The facility has consistently met permit limits since completing the filter project. The influent to the filter system typically averages approximately 10 to 15 mg/L of TSS with peaks up to 35 to 40 mg/L, while the Hydrotech Discfilter system produces effluent with average TSS < 3 mg/L. While the sand filters typically averaged approximately 60% removal of TSS, data collected by the facility after Discfilter startup has demonstrated the system's ability to routinely achieve 80% to 90% removal of TSS. Additionally, the backwash volumes have been reduced significantly and filtration system maintenance has dropped to a minimum.
The Oconomowoc WWTF staff enjoys the straight-forward and user friendly design that allows routine inspection and maintenance to be performed with ease. Another benefit of the system is the added flexibility that having 4 units provides compared to only 2 units with the previous sand filters. This allows the facility to maintain, inspect, and repair the filter equipment without such a large reduction in capacity when one unit is removed from service.
Finally, the Operations Manager for the WWTF, Tom Steinbach, has seen another benefit that was not anticipated. "The old filters had a large water surface area that was exposed inside the filter building, resulting in high humidity.

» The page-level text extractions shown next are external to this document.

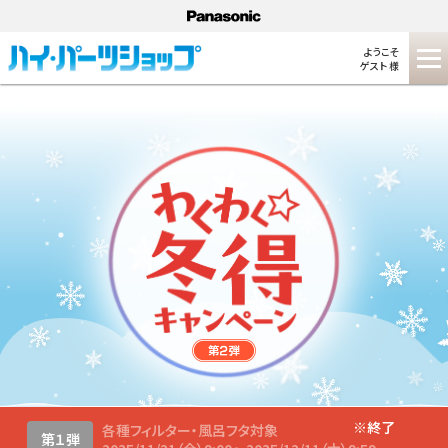
ようこそ
ゲスト 様
※終了
各種フィルター・風呂フタ対象
第１弾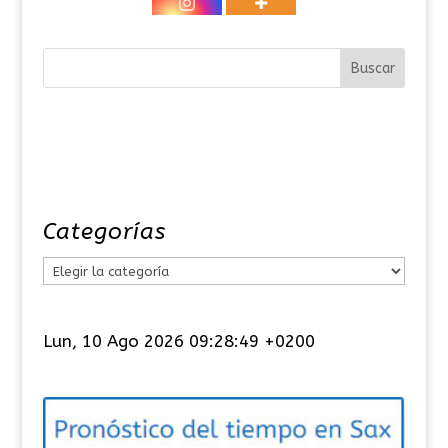
Categorías
C
a
t
Lun, 10 Ago 2026 09:28:49 +0200
e
g
o
r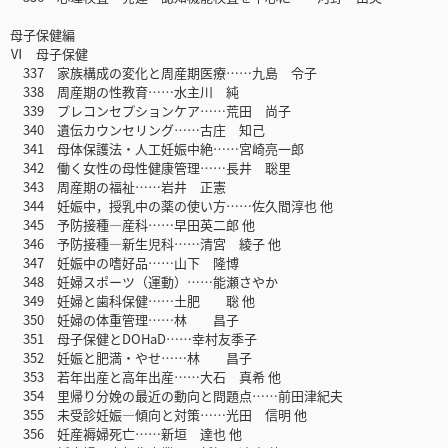
母子保健編
Ⅵ 母子保健
337 家族構成の変化と周産期医療……九島 令子
338 周産期の性教育……水主川 純
339 プレコンセプションケア……荒田 尚子
340 遺伝カウンセリング……古庄 知己
341 母体保護法・人工妊娠中絶……宮崎亮一郎
342 働く女性の母性健康管理……長井 聡里
343 周産期の福祉……岩井 正憲
344 妊娠中，授乳中の薬の使い方……佐久間淳也 他
345 予防接種―産科……早田英二郎 他
346 予防接種―新生児科……清宮 綾子 他
347 妊娠中の嗜好品……山下 隆博
348 妊婦スポーツ（運動）……能瀬さやか
349 妊婦と歯科保健……土肥 聡 他
350 妊婦の体重管理……林 昌子
351 母子保健とDOHaD……幸村友季子
352 妊娠と肥満・やせ……林 昌子
353 若年出産と高年出産……大石 真希 他
354 里帰り分娩の最近の動向と問題点……前田津紀夫
355 未受診妊娠―傾向と対策……光田 信明 他
356 妊産褥婦死亡……新垣 達也 他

The enclosed Discfilter design has removed the exposed water surface area and dramatically reduced the humidity in the building, resulting in an unexpected reduction in our energy cost for heating. This is just another example of how the Discfilters are helping us save money at the plant."
The project to install the Hydrotech Discfilter system at the Oconomowoc WWTF is an excellent example of using Discfilter technology to successfully replace and retrofit a facility's aging media filters. This solution provided by Kruger, a Veolia Water Solutions & Technologies company, is enabling the facility to easily meet their stringent effluent limits, increase filtration capacity, and reduce cost while maintaining the existing facility footprint and hydraulic profile.